» **Assignment**: Turn the rows below into a numbered list with one row per item, skipping any blank lines.

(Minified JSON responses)

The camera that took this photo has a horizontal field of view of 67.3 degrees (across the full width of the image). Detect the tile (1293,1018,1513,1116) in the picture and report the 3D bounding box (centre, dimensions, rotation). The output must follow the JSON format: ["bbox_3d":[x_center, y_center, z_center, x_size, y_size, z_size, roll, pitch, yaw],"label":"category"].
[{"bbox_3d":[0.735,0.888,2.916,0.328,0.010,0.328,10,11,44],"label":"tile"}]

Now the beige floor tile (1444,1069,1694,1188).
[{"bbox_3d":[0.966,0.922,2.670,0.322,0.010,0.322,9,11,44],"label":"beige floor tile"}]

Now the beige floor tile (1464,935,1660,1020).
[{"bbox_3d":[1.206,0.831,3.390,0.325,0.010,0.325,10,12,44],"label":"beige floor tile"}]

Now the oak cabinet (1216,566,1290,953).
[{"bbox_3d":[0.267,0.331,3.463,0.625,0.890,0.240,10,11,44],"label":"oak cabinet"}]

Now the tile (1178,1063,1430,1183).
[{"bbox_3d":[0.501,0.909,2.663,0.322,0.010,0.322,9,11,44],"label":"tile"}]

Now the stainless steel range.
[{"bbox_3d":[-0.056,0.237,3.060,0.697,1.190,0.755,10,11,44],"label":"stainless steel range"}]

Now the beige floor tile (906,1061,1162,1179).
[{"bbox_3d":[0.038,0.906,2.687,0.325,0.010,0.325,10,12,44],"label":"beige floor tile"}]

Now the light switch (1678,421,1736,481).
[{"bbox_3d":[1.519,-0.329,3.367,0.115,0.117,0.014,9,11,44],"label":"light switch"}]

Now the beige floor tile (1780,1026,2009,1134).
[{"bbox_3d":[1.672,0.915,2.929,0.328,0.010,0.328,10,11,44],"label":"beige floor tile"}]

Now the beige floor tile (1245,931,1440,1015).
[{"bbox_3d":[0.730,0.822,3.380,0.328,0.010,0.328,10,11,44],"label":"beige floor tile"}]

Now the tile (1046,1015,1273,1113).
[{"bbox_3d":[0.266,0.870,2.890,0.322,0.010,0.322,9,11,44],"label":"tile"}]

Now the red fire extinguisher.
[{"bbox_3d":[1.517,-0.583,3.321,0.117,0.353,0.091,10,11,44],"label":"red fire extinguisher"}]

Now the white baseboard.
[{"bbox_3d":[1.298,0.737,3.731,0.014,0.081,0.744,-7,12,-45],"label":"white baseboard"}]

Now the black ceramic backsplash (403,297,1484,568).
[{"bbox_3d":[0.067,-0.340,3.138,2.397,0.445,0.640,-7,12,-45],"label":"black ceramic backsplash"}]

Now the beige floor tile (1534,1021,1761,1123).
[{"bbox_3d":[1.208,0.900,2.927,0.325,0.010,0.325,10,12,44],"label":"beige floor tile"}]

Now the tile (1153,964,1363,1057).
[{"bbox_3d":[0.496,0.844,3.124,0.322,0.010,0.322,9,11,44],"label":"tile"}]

» **Task solution**:
1. The camera that took this photo has a horizontal field of view of 67.3 degrees (across the full width of the image). Detect the tile (1293,1018,1513,1116) in the picture and report the 3D bounding box (centre, dimensions, rotation). The output must follow the JSON format: ["bbox_3d":[x_center, y_center, z_center, x_size, y_size, z_size, roll, pitch, yaw],"label":"category"].
2. [{"bbox_3d":[0.735,0.888,2.916,0.328,0.010,0.328,10,11,44],"label":"tile"}]
3. Now the beige floor tile (1444,1069,1694,1188).
4. [{"bbox_3d":[0.966,0.922,2.670,0.322,0.010,0.322,9,11,44],"label":"beige floor tile"}]
5. Now the beige floor tile (1464,935,1660,1020).
6. [{"bbox_3d":[1.206,0.831,3.390,0.325,0.010,0.325,10,12,44],"label":"beige floor tile"}]
7. Now the oak cabinet (1216,566,1290,953).
8. [{"bbox_3d":[0.267,0.331,3.463,0.625,0.890,0.240,10,11,44],"label":"oak cabinet"}]
9. Now the tile (1178,1063,1430,1183).
10. [{"bbox_3d":[0.501,0.909,2.663,0.322,0.010,0.322,9,11,44],"label":"tile"}]
11. Now the stainless steel range.
12. [{"bbox_3d":[-0.056,0.237,3.060,0.697,1.190,0.755,10,11,44],"label":"stainless steel range"}]
13. Now the beige floor tile (906,1061,1162,1179).
14. [{"bbox_3d":[0.038,0.906,2.687,0.325,0.010,0.325,10,12,44],"label":"beige floor tile"}]
15. Now the light switch (1678,421,1736,481).
16. [{"bbox_3d":[1.519,-0.329,3.367,0.115,0.117,0.014,9,11,44],"label":"light switch"}]
17. Now the beige floor tile (1780,1026,2009,1134).
18. [{"bbox_3d":[1.672,0.915,2.929,0.328,0.010,0.328,10,11,44],"label":"beige floor tile"}]
19. Now the beige floor tile (1245,931,1440,1015).
20. [{"bbox_3d":[0.730,0.822,3.380,0.328,0.010,0.328,10,11,44],"label":"beige floor tile"}]
21. Now the tile (1046,1015,1273,1113).
22. [{"bbox_3d":[0.266,0.870,2.890,0.322,0.010,0.322,9,11,44],"label":"tile"}]
23. Now the red fire extinguisher.
24. [{"bbox_3d":[1.517,-0.583,3.321,0.117,0.353,0.091,10,11,44],"label":"red fire extinguisher"}]
25. Now the white baseboard.
26. [{"bbox_3d":[1.298,0.737,3.731,0.014,0.081,0.744,-7,12,-45],"label":"white baseboard"}]
27. Now the black ceramic backsplash (403,297,1484,568).
28. [{"bbox_3d":[0.067,-0.340,3.138,2.397,0.445,0.640,-7,12,-45],"label":"black ceramic backsplash"}]
29. Now the beige floor tile (1534,1021,1761,1123).
30. [{"bbox_3d":[1.208,0.900,2.927,0.325,0.010,0.325,10,12,44],"label":"beige floor tile"}]
31. Now the tile (1153,964,1363,1057).
32. [{"bbox_3d":[0.496,0.844,3.124,0.322,0.010,0.322,9,11,44],"label":"tile"}]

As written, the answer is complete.